Misleading Food Labels

Happy Fit Tuesday to each and every one of you!

Today I want to talk about food and how it can influence your diet.

When we go to the store – especially if you are someone who has been eating well and trying to keep healthy, we try to stick by labels that say ‘fat free’ or ‘no added carbs or even ‘no preservatives’. You really have to do your research though, and understand that some of these labels can be deceptive.

Just because that box of fat free cookies says ‘fat free’ doesn’t mean that eating a box of them will still be a healthy choice. Fat free doesn’t necessarily equal no calories.

Are you addicted to energy bars and do you carry them in your bag to snack on, when you skip lunch or have a busy day? It’s OK to have one or two of them a week, but they are absolutely no substitute for a healthy diet – the same goes with sports drinks, dried fruit, smoothies etc.

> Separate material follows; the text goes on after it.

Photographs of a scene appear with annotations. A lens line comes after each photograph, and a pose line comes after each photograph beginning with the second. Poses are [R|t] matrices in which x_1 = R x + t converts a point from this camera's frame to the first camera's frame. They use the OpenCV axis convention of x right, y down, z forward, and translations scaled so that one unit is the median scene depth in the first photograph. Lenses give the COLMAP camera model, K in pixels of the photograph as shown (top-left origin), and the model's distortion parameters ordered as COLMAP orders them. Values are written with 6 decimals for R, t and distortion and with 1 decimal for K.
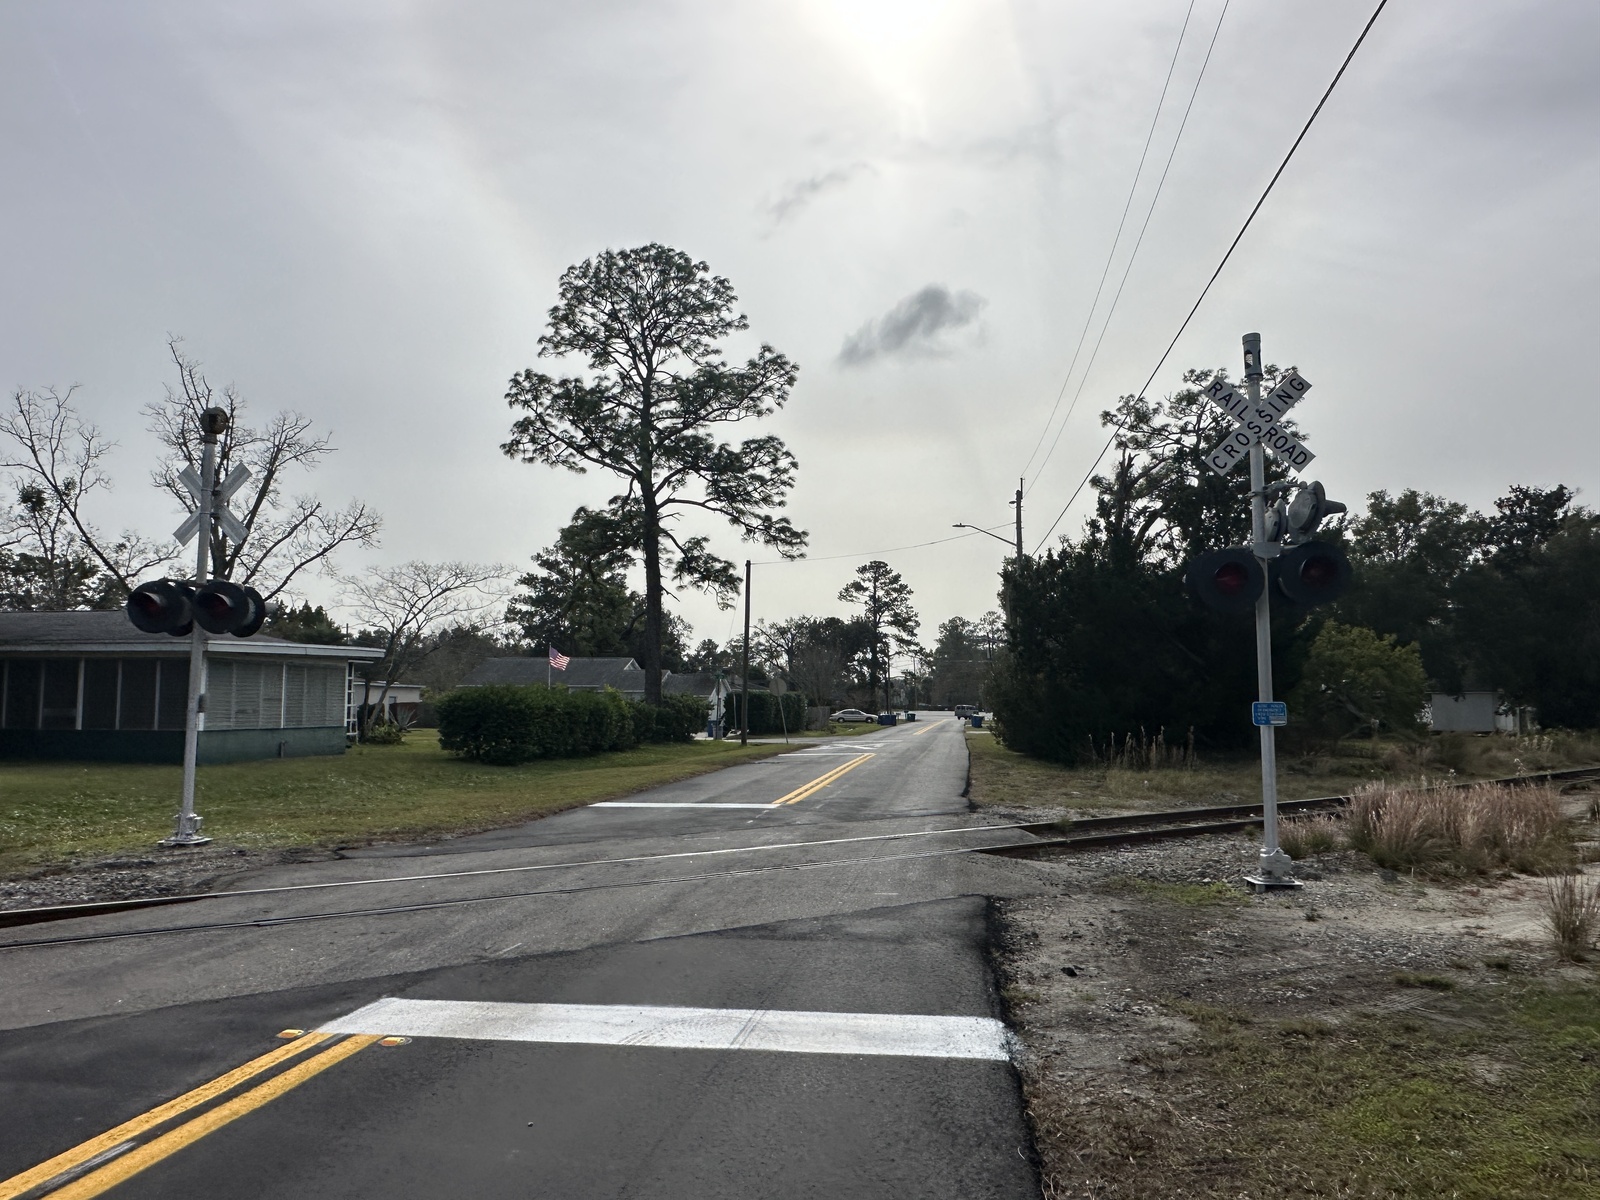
lens RADIAL K [[1086.4, 0, 804.5], [0, 1086.4, 610.9], [0, 0, 1]] dist [-0.010518, 0.002201]
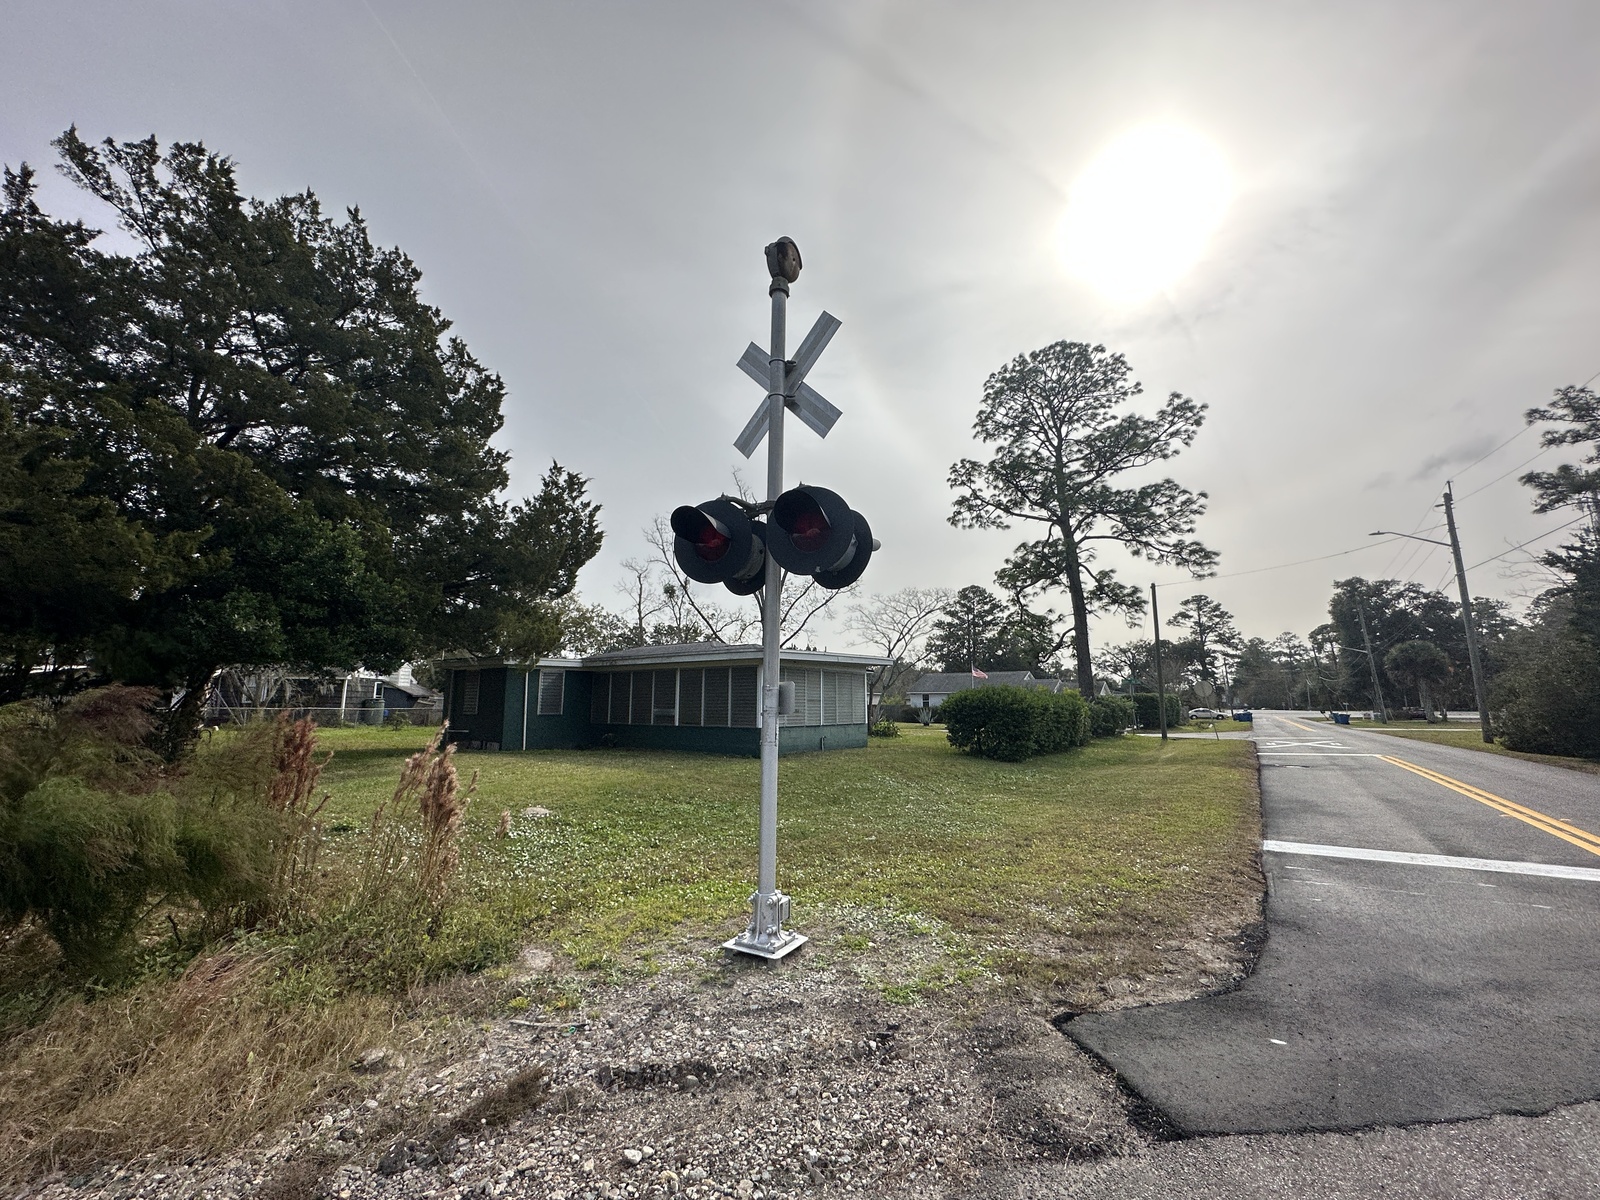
lens RADIAL K [[642.3, 0, 801.5], [0, 642.3, 595.2], [0, 0, 1]] dist [-0.023677, -0.000167]
pose [[0.907286, -0.072345, -0.414244, -0.116505], [0.037056, 0.995012, -0.092613, 0.017692], [0.418878, 0.068676, 0.905442, 0.199700]]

Some of the yoghurts you pick up that read ‘real fruit inside’ contain loads of artificial sweeteners – why not pick up a plain yoghurt and mix your own (fresh fruit) into it – this can turn out to be a lot healthier.

That diet soda that you substitute for regular soda isn’t helping your diet much either: water will always be the number one beverage you can get into your system.

Remember – what you put inside your body can affect how you feel and how much energy you have throughout the day. Try and opt for as many healthy choices as possible, and be your own motivation.